═════ Document extract ═════

Even those of us who habitually favor serious, austere, aesthetically correct drinks — single-malt Scotch, green tea, pomegranate juice, whatever — may occasionally indulge in a frivolous cocktail bedecked with fruit and umbrellas and served in a bulbous, sugar-rimmed glass. The next morning’s headache seems a small price to pay for the rush of cheap liquor and uninhibited conviviality. As long as you don’t operate heavy machinery or wake up in the wrong bed, or operate heavy machinery in the wrong bed, what’s the harm?
All of which is to say: Don’t be afraid of Mamma Mia! (That exclamation point, by the way, is part of the title, and it’s by far the most understated thing about the movie.) You can have a perfectly nice time watching this spirited adaptation of the popular stage musical and, once the hangover wears off, acknowledge just how bad it is.
Actually you don’t have much choice on either front. If you insist on folding your arms, looking at your watch and defending yourself against this mindless, hedonistic assault on coherence, you are unlikely to survive until the end credits (which may, by themselves, kill you all over again). Surrender, on the other hand, is easy and painless. It’s Greece! It’s bellybuttons! It’s Meryl Streep! It’s Abba!

═════ Supplied data ═════

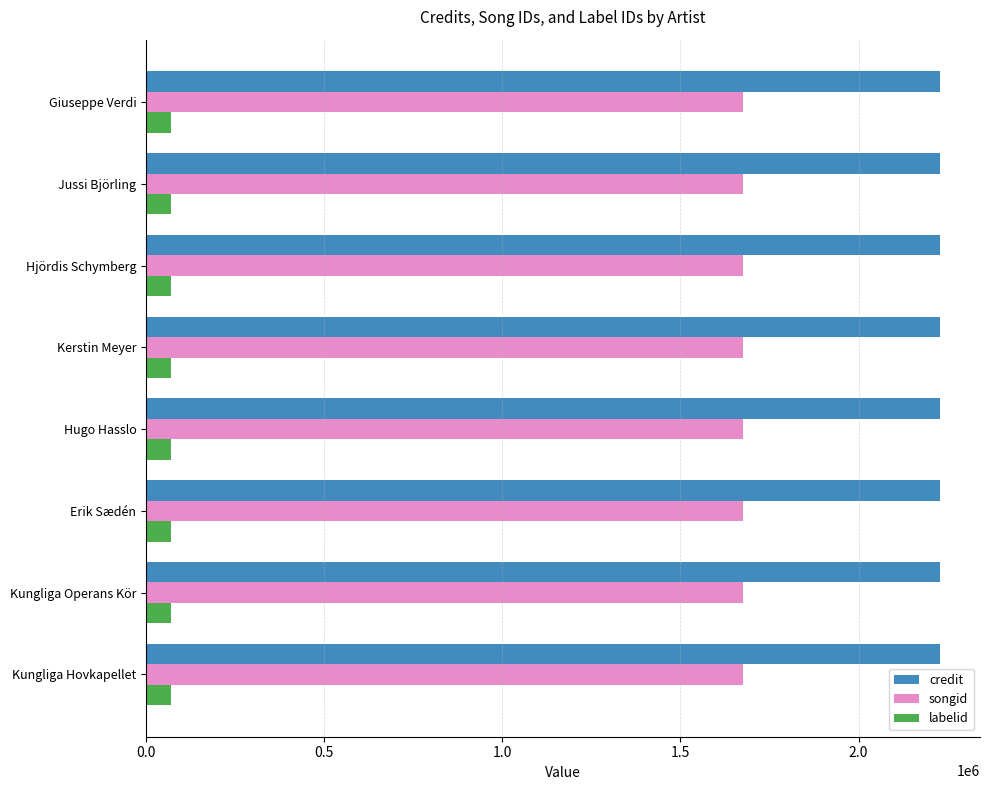

At how many categories does at least one series exceed 442120?

8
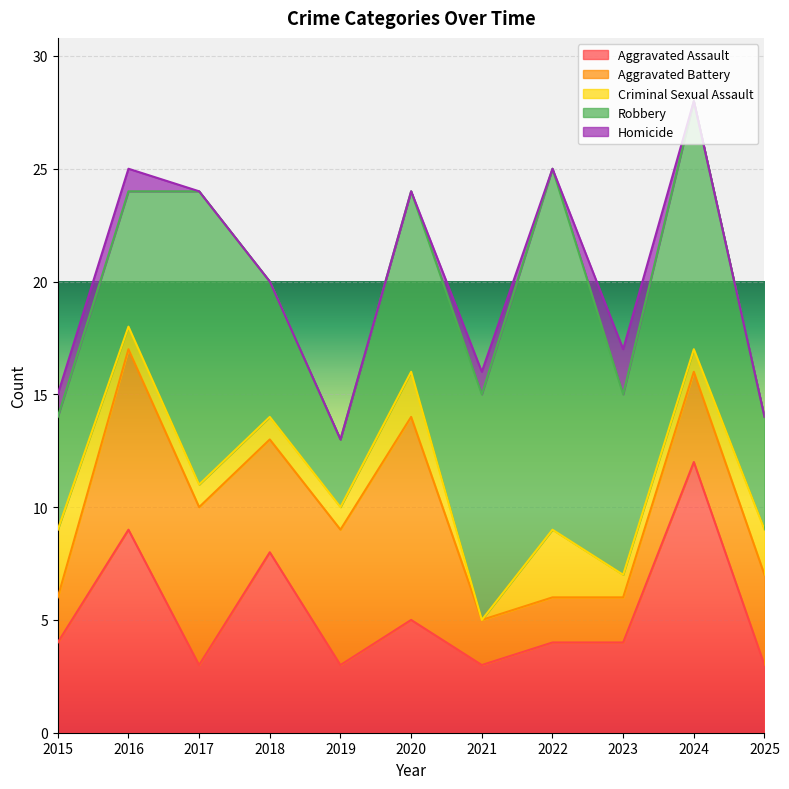

List the series in order of their peak value, highest first.

Robbery, Aggravated Assault, Aggravated Battery, Criminal Sexual Assault, Homicide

═════

● Complete the following
a) (i) Which drinks does the movie review give as serious, austere choices?
(ii) What does the review say is part of the film's title?
(iii) According to the review, what may kill you all over again?
b) Update the movie review between "Even those of" and "how bad it is.", inclusive, changing "headache" to "heartburn".
c) Which things does the movie review name in its closing "It's" exclamations?
These lines were taken from a different source than the movie review.

● Responses to the exercise
a)
(i) Single-malt Scotch, green tea and pomegranate juice.
(ii) The exclamation point.
(iii) The end credits.

b)
Even those of us who habitually favor serious, austere, aesthetically correct drinks — single-malt Scotch, green tea, pomegranate juice, whatever — may occasionally indulge in a frivolous cocktail bedecked with fruit and umbrellas and served in a bulbous, sugar-rimmed glass. The next morning’s heartburn seems a small price to pay for the rush of cheap liquor and uninhibited conviviality. As long as you don’t operate heavy machinery or wake up in the wrong bed, or operate heavy machinery in the wrong bed, what’s the harm?
All of which is to say: Don’t be afraid of Mamma Mia! (That exclamation point, by the way, is part of the title, and it’s by far the most understated thing about the movie.) You can have a perfectly nice time watching this spirited adaptation of the popular stage musical and, once the hangover wears off, acknowledge just how bad it is.

c) Greece, bellybuttons, Meryl Streep and Abba.